**Activity 1**
In the records, turn the part that opens with the line containing "Does shiny silver" and runs through the end of the records into a numbered list, skipping blank lines and leaving out the pictures.
*** Page text ***
The highly abstract formulation of Marx’s theory of money in Capital, Volume I is just the first step of a materialist analysis of concrete monetary phenomena. His concrete analysis of monetary phenomena in Capital, Volume III has remarkable resonance in today’s world. While Marx emphasised the primacy of production, he saw capitalist dynamics as being deeply entwined with money and finance.

Marx’s theory of money was integral to his analysis of capitalist dynamics. The rich potential of Marx’s analysis of money has, unfortunately, not received the attention it deserves both by political economists and by those who have been inspired by Marx’s political vision.
*** The data ***
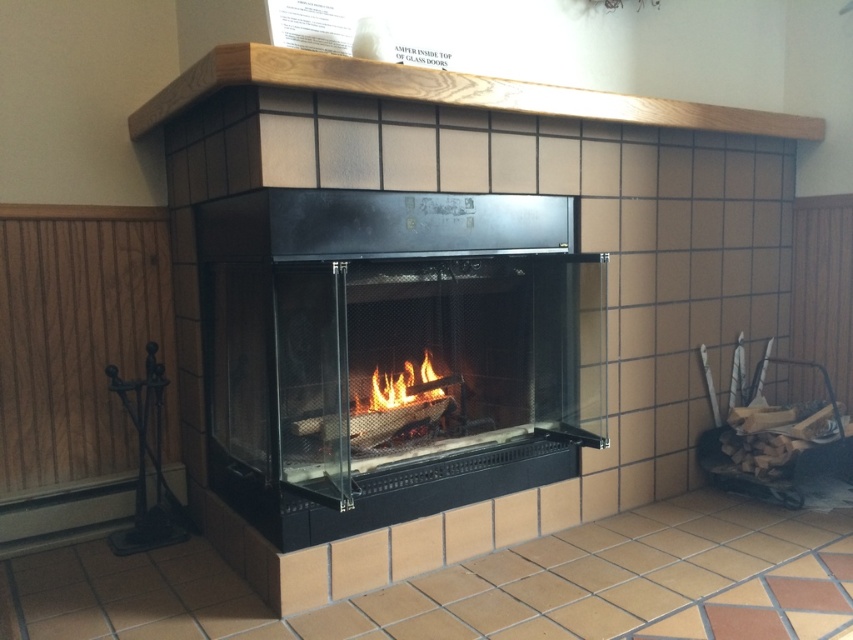
Who is shorter, black glass fireplace at center or wooden mantle at upper center?

wooden mantle at upper center is shorter.

The width and height of the screenshot is (853, 640). I want to click on black glass fireplace at center, so click(393, 353).

This screenshot has height=640, width=853. What are the coordinates of `black glass fireplace at center` in the screenshot? It's located at (393, 353).

Is the position of black glass fireplace at center more distant than that of flamewoodfire at center?

No, it is in front of flamewoodfire at center.

Which is in front, point (335, 237) or point (366, 410)?

Point (335, 237) is in front.

In order to click on black glass fireplace at center in this screenshot , I will do pos(393,353).

From the picture: Who is positioned more to the right, wooden mantle at upper center or flamewoodfire at center?

wooden mantle at upper center

Who is shorter, wooden mantle at upper center or flamewoodfire at center?

flamewoodfire at center is shorter.

Is point (392, 92) positioned after point (440, 381)?

No, (392, 92) is in front of (440, 381).

At what (x,y) coordinates should I click in order to perform the action: click on wooden mantle at upper center. Please return your answer as a coordinate pair (x, y). This screenshot has width=853, height=640. Looking at the image, I should click on click(445, 92).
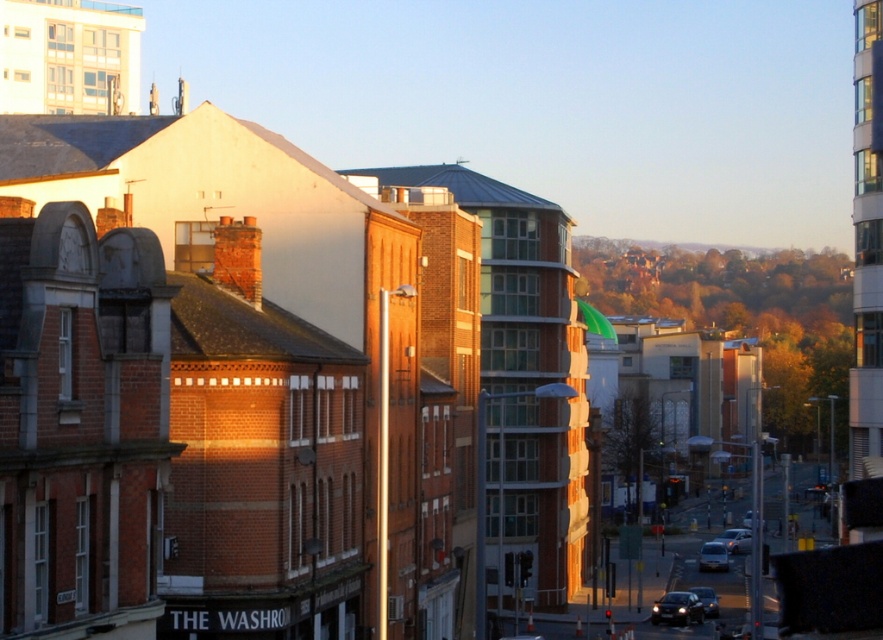
Does shiny black car at lower right have a greater height compared to shiny silver sedan at center?

Incorrect, shiny black car at lower right's height is not larger of shiny silver sedan at center's.

Between shiny black car at lower right and shiny silver sedan at center, which one has more height?

shiny silver sedan at center

Identify the location of shiny black car at lower right. The image size is (883, 640). (677, 609).

Is metallic silver car at center to the right of shiny black sedan at lower right from the viewer's perspective?

Indeed, metallic silver car at center is positioned on the right side of shiny black sedan at lower right.

Describe the element at coordinates (736, 540) in the screenshot. I see `metallic silver car at center` at that location.

At what (x,y) coordinates should I click in order to perform the action: click on metallic silver car at center. Please return your answer as a coordinate pair (x, y). The image size is (883, 640). Looking at the image, I should click on (736, 540).

Looking at this image, is shiny silver sedan at center above metallic silver car at center?

Correct, shiny silver sedan at center is located above metallic silver car at center.

Does shiny silver sedan at center have a lesser height compared to metallic silver car at center?

Incorrect, shiny silver sedan at center's height does not fall short of metallic silver car at center's.

Between point (702, 561) and point (736, 548), which one is positioned in front?

Positioned in front is point (702, 561).

At what (x,y) coordinates should I click in order to perform the action: click on shiny silver sedan at center. Please return your answer as a coordinate pair (x, y). This screenshot has width=883, height=640. Looking at the image, I should click on (713, 556).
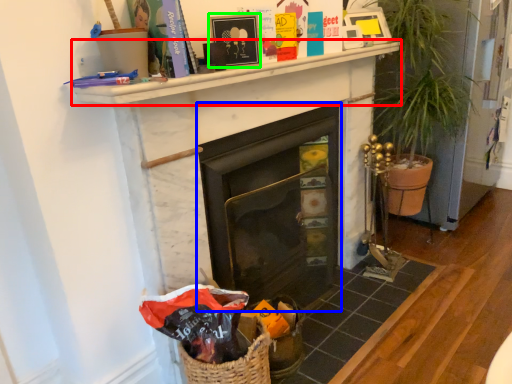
***
**Activity 2**
Reproduce word for word the part of the passage on Marx's theory of money that opens with the words containing "The highly abstract" and closes with "Marx’s political vision.".

**Task solution 1**
1. Does shiny silver sedan at center have a lesser height compared to metallic silver car at center?
2. Incorrect, shiny silver sedan at center's height does not fall short of metallic silver car at center's.
3. Between point (702, 561) and point (736, 548), which one is positioned in front?
4. Positioned in front is point (702, 561).
5. At what (x,y) coordinates should I click in order to perform the action: click on shiny silver sedan at center. Please return your answer as a coordinate pair (x, y). This screenshot has width=883, height=640. Looking at the image, I should click on (713, 556).

**Task solution 2**
The highly abstract formulation of Marx’s theory of money in Capital, Volume I is just the first step of a materialist analysis of concrete monetary phenomena. His concrete analysis of monetary phenomena in Capital, Volume III has remarkable resonance in today’s world. While Marx emphasised the primacy of production, he saw capitalist dynamics as being deeply entwined with money and finance.

Marx’s theory of money was integral to his analysis of capitalist dynamics. The rich potential of Marx’s analysis of money has, unfortunately, not received the attention it deserves both by political economists and by those who have been inspired by Marx’s political vision.